» EXERCISE OBJECTIVE
Count the lines in the entries below that contain the string "height", and reply with that number alone.

» SUPPLIED RECORDS
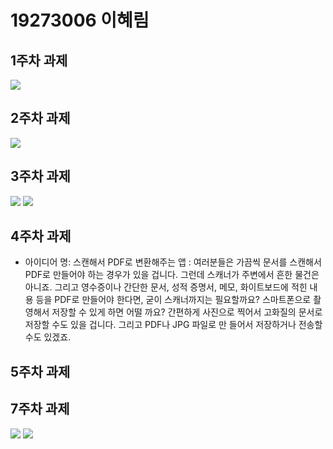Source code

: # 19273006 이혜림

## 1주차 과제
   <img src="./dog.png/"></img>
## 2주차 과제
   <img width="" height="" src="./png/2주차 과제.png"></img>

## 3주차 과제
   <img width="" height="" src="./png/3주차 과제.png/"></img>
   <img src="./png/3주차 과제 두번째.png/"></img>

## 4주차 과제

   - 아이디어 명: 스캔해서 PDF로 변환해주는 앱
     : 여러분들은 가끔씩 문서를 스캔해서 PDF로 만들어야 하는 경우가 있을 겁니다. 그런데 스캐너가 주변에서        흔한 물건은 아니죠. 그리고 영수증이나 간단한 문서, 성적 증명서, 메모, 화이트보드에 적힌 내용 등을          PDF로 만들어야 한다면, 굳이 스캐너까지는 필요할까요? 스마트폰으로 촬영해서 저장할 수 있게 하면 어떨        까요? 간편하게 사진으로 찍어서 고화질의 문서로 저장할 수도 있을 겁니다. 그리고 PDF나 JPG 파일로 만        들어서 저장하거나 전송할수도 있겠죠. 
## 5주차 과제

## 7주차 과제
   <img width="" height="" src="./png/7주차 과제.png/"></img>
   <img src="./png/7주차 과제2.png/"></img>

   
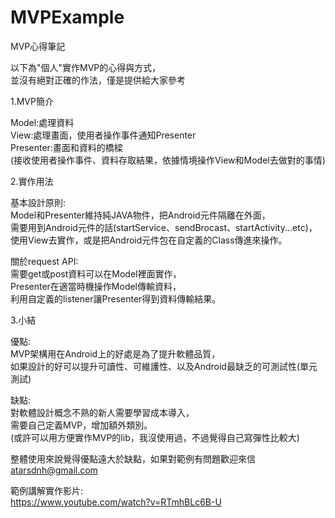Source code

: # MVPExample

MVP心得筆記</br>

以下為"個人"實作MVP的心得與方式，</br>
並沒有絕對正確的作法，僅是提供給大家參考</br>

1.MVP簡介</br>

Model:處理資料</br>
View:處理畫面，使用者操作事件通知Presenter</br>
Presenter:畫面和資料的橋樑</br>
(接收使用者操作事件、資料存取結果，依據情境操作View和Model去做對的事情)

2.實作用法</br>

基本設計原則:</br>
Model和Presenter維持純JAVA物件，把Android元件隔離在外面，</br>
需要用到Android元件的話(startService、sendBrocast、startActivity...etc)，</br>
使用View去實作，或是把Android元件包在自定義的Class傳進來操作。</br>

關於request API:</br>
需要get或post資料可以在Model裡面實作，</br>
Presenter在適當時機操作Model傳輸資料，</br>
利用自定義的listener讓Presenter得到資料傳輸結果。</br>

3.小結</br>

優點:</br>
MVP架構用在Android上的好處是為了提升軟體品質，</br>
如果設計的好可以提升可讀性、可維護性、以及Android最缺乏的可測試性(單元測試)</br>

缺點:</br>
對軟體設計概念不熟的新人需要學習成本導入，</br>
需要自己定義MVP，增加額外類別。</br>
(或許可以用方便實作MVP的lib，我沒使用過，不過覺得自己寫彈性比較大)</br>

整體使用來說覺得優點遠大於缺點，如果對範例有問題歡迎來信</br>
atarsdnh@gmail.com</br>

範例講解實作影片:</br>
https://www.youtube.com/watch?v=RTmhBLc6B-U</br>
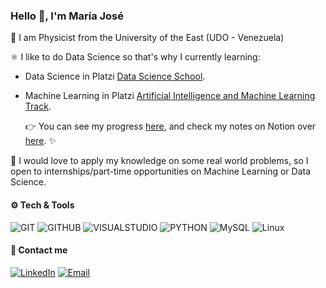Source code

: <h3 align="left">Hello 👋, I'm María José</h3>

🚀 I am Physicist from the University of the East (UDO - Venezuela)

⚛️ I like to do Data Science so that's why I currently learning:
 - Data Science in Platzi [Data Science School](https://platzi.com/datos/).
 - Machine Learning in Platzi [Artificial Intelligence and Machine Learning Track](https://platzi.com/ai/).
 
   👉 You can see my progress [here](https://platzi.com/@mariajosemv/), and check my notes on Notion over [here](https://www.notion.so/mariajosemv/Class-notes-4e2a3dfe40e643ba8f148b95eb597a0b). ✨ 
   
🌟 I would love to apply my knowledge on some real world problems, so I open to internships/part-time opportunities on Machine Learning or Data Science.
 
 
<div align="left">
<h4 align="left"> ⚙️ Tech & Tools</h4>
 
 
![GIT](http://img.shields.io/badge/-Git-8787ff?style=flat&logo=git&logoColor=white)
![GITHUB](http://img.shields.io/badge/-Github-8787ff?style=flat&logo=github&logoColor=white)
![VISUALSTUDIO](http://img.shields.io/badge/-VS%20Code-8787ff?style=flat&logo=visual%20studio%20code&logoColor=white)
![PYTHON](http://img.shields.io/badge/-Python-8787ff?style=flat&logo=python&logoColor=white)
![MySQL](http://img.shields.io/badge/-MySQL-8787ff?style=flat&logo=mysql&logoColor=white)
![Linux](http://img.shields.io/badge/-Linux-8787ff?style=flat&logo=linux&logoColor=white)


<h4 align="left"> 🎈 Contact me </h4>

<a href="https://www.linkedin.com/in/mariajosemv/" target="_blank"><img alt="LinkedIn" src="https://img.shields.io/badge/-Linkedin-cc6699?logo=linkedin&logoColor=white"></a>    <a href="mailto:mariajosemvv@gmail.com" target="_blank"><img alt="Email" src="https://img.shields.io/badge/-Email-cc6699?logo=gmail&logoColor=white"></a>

» TASK SOLUTION
3